**Activity**
Your answer should be the records, copied exactly, with the pictures removed.

**Dataset excerpts**
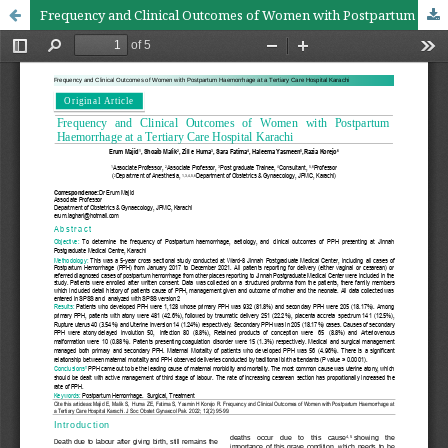
Frequency and Clinical Outcomes of Women with Postpartum Haemorrhage at a Tertiary Care Hospital Karachi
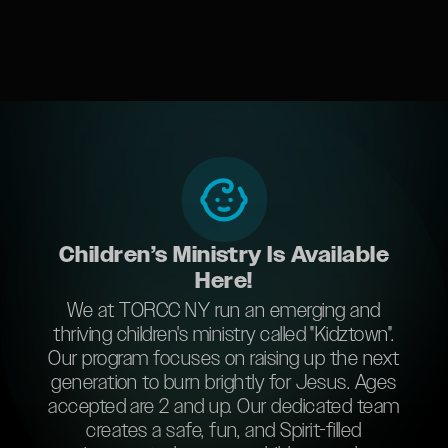
Children’s Ministry Is Available
Here!
We at TORCC NY run an emerging and
thriving children's ministry called "Kidztown".
Our program focuses on raising up the next
generation to burn brightly for Jesus. Ages
accepted are 2 and up. Our dedicated team
creates a safe, fun, and Spirit-filled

**Answer section**
Frequency and Clinical Outcomes of Women with Postpartum Haemorrhage at a Tertiary Care Hospital Karachi
Children’s Ministry Is Available
Here!
We at TORCC NY run an emerging and
thriving children's ministry called "Kidztown".
Our program focuses on raising up the next
generation to burn brightly for Jesus. Ages
accepted are 2 and up. Our dedicated team
creates a safe, fun, and Spirit-filled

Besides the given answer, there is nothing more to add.